======== EXERCISE INPUTS ========
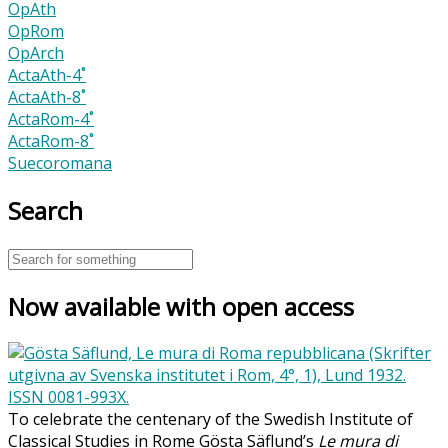
OpAth
OpRom
OpArch
ActaAth-4˚
ActaAth-8˚
ActaRom-4˚
ActaRom-8˚
Suecoromana
Search
Now available with open access
To celebrate the centenary of the Swedish Institute of
Classical Studies in Rome Gösta Säflund’s
Le mura di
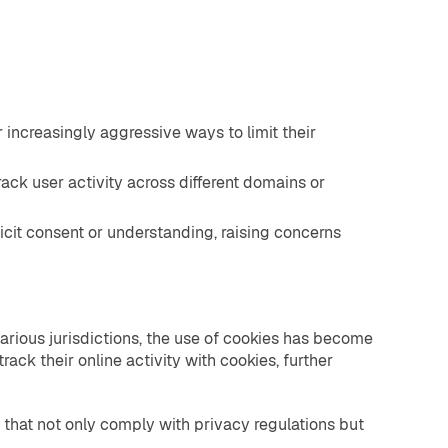
increasingly aggressive ways to limit their
ack user activity across different domains or
icit consent or understanding, raising concerns
various jurisdictions, the use of cookies has become
ack their online activity with cookies, further
that not only comply with privacy regulations but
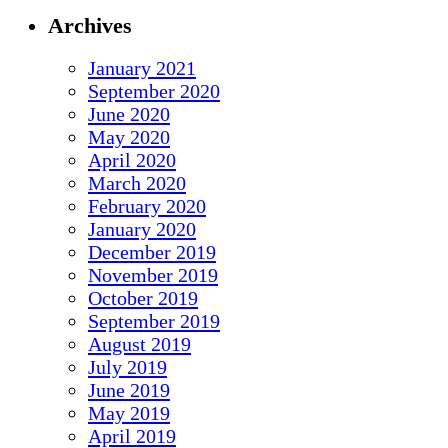
Archives
January 2021
September 2020
June 2020
May 2020
April 2020
March 2020
February 2020
January 2020
December 2019
November 2019
October 2019
September 2019
August 2019
July 2019
June 2019
May 2019
April 2019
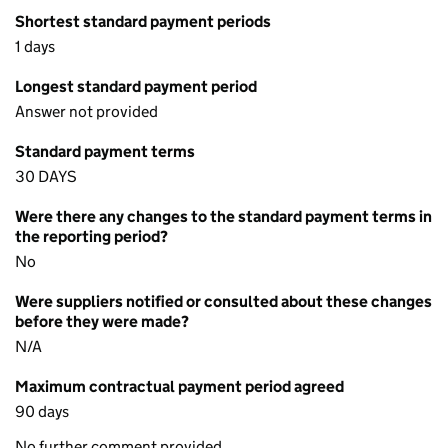
Shortest standard payment periods
1 days
Longest standard payment period
Answer not provided
Standard payment terms
30 DAYS
Were there any changes to the standard payment terms in
the reporting period?
No
Were suppliers notified or consulted about these changes
before they were made?
N/A
Maximum contractual payment period agreed
90 days
No further comment provided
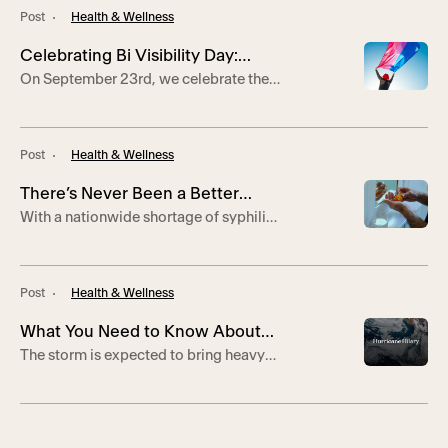
Employee Excellence,
Hollywood.
Post
Health & Wellness
Celebrating 24 Years of Service
Celebrating Bi Visibility Day:
On September 23rd, we celebrate the
Breaking Stereotypes and
international holiday of Bi Visibility
Embracing Diversity
Day. Bi Visibility Day was created to
recognize and celebrate the bi+
Post
Health & Wellness
community. It originated in 1999 at the
International Lesbian and Gay
There’s Never Been a Better
Association Conference in
With a nationwide shortage of syphilis
Johannesburg, South Africa after three
Time to Try DoxyPEP
treatment, DoxyPEP is a safe and
bi+ activists, Wendy Curry, Michael
effective way to prevent transmission
Page, and Gigi Raven Wilbur saw the
of STIs.
need […]
Post
Health & Wellness
What You Need to Know About
The storm is expected to bring heavy
Hurricane Hilary
rain, storm force winds, and potential
flooding to Southern California.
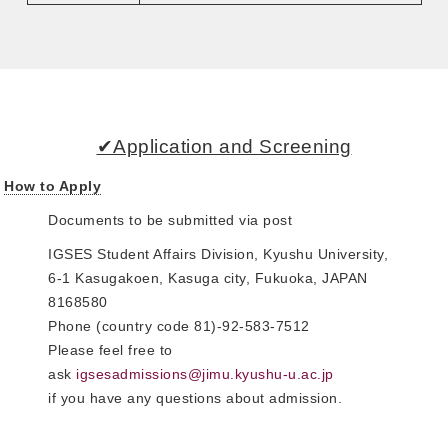
✔Application and Screening
How to Apply
Documents to be submitted via post
IGSES Student Affairs Division, Kyushu University,
6-1 Kasugakoen, Kasuga city, Fukuoka, JAPAN
8168580
Phone (country code 81)-92-583-7512
Please feel free to
ask
igsesadmissions@jimu.kyushu-u.ac.jp
if you have any questions about admission.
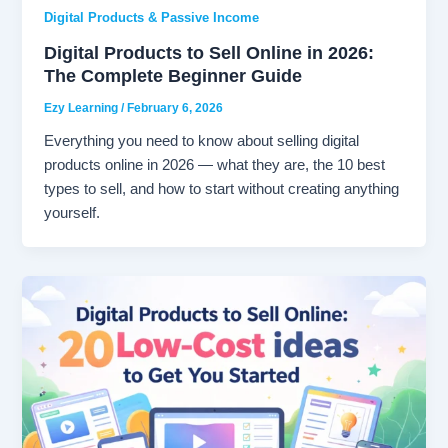
Digital Products & Passive Income
Digital Products to Sell Online in 2026:
The Complete Beginner Guide
Ezy Learning
/
February 6, 2026
Everything you need to know about selling digital
products online in 2026 — what they are, the 10 best
types to sell, and how to start without creating anything
yourself.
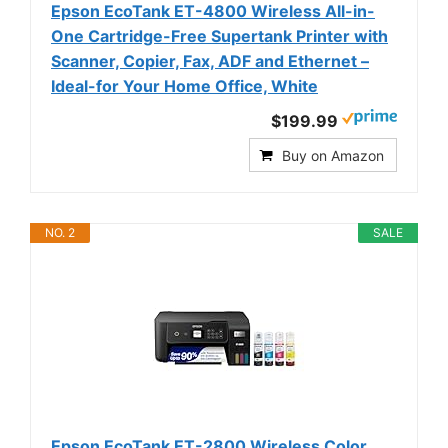
Epson EcoTank ET-4800 Wireless All-in-
One Cartridge-Free Supertank Printer with
Scanner, Copier, Fax, ADF and Ethernet –
Ideal-for Your Home Office, White
$199.99
Buy on Amazon
NO. 2
SALE
Epson EcoTank ET-2800 Wireless Color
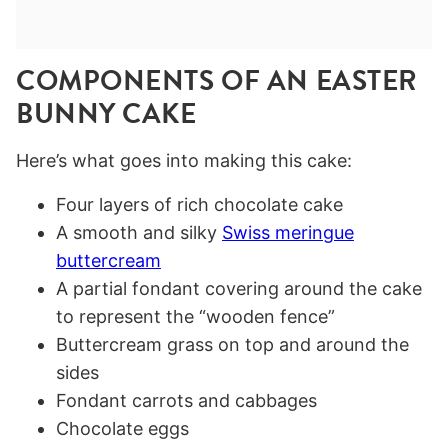
COMPONENTS OF AN EASTER
BUNNY CAKE
Here’s what goes into making this cake:
Four layers of rich chocolate cake
A smooth and silky
Swiss meringue
buttercream
A partial fondant covering around the cake
to represent the “wooden fence”
Buttercream grass on top and around the
sides
Fondant carrots and cabbages
Chocolate eggs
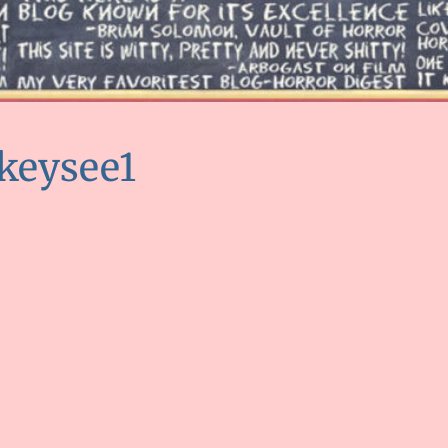
keysee1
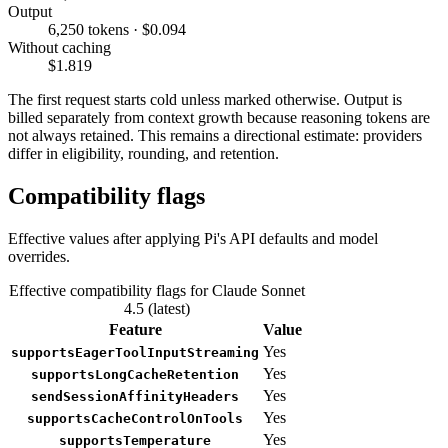
Output
6,250 tokens · $0.094
Without caching
$1.819
The first request starts cold unless marked otherwise. Output is
billed separately from context growth because reasoning tokens are
not always retained. This remains a directional estimate: providers
differ in eligibility, rounding, and retention.
Compatibility flags
Effective values after applying Pi's API defaults and model
overrides.
Effective compatibility flags for Claude Sonnet
4.5 (latest)
Feature
Value
Yes
supportsEagerToolInputStreaming
Yes
supportsLongCacheRetention
Yes
sendSessionAffinityHeaders
Yes
supportsCacheControlOnTools
Yes
supportsTemperature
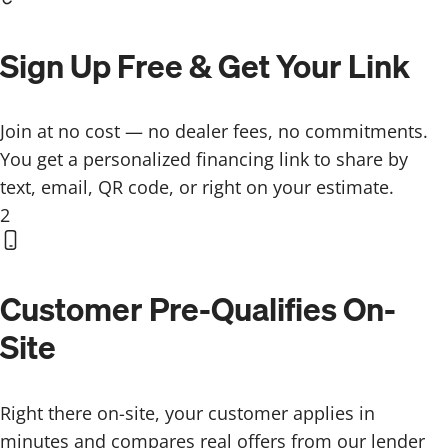
Sign Up Free & Get Your Link
Join at no cost — no dealer fees, no commitments.
You get a personalized financing link to share by
text, email, QR code, or right on your estimate.
2
Customer Pre-Qualifies On-
Site
Right there on-site, your customer applies in
minutes and compares real offers from our lender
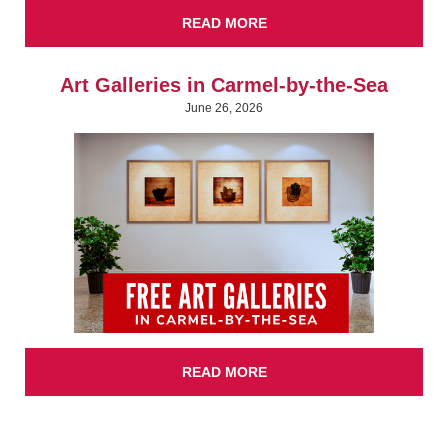
READ MORE
Art Galleries in Carmel-by-the-Sea
June 26, 2026
READ MORE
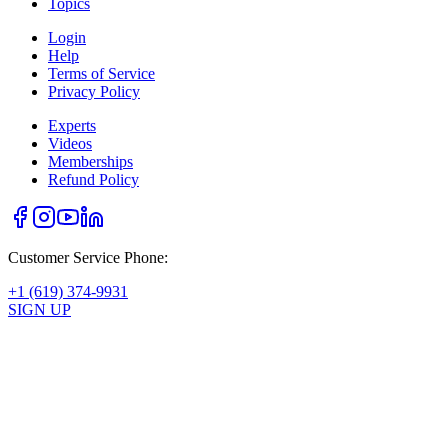
Topics
Login
Help
Terms of Service
Privacy Policy
Experts
Videos
Memberships
Refund Policy
Customer Service Phone:
+1 (619) 374-9931
SIGN UP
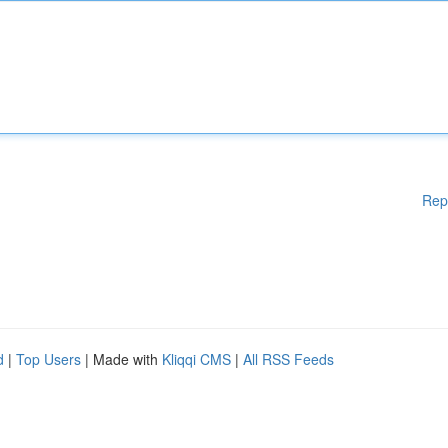
Rep
d
|
Top Users
| Made with
Kliqqi CMS
|
All RSS Feeds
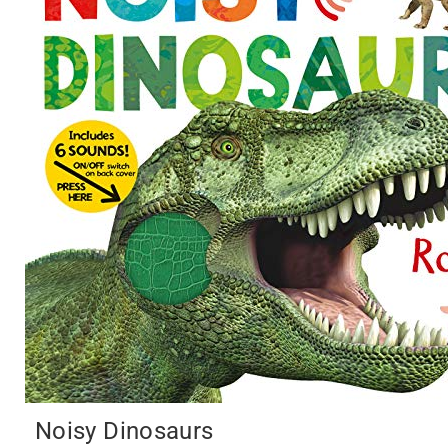
Noisy Dinosaurs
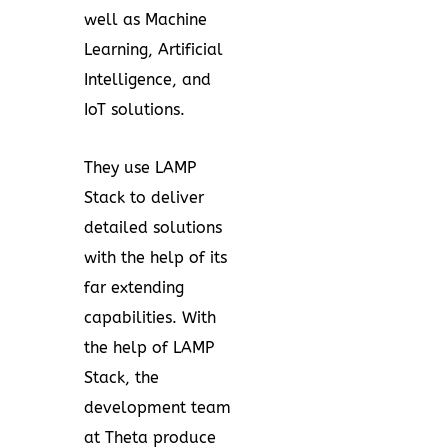
well as Machine
Learning, Artificial
Intelligence, and
IoT solutions.
They use LAMP
Stack to deliver
detailed solutions
with the help of its
far extending
capabilities. With
the help of LAMP
Stack, the
development team
at Theta produce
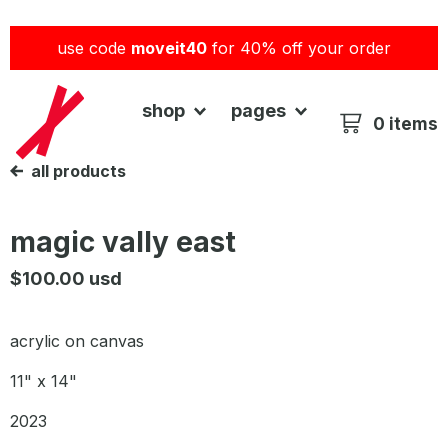
use code
moveit40
for 40% off your order
shop
pages
0 items
all products
magic vally east
$
100.00
usd
acrylic on canvas
11" x 14"
2023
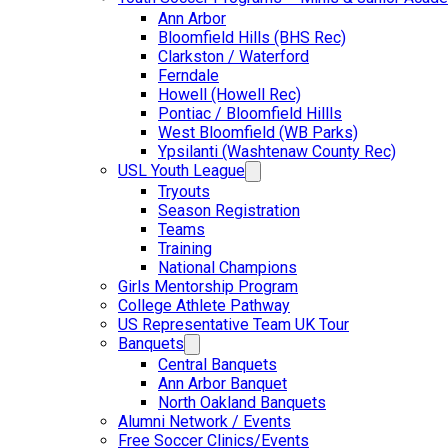
Ann Arbor
Bloomfield Hills (BHS Rec)
Clarkston / Waterford
Ferndale
Howell (Howell Rec)
Pontiac / Bloomfield Hillls
West Bloomfield (WB Parks)
Ypsilanti (Washtenaw County Rec)
USL Youth League
Tryouts
Season Registration
Teams
Training
National Champions
Girls Mentorship Program
College Athlete Pathway
US Representative Team UK Tour
Banquets
Central Banquets
Ann Arbor Banquet
North Oakland Banquets
Alumni Network / Events
Free Soccer Clinics/Events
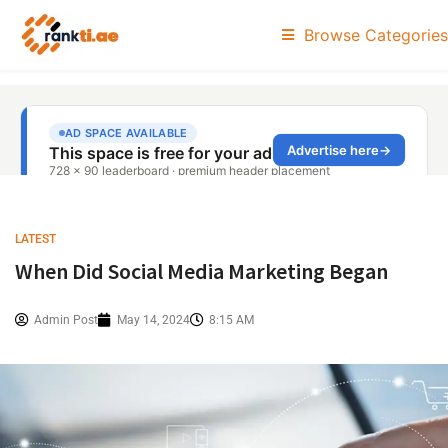
Browse Categories
LATEST
When Did Social Media Marketing Began
Admin Post
May 14, 2024
8:15 AM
========
#### PROBLEM TO SOLVE:
In the records above, some lines may contain the word "activity"; copy every one of them.

#### RESULT:
ack user activity across different domains or
ack their online activity with cookies, further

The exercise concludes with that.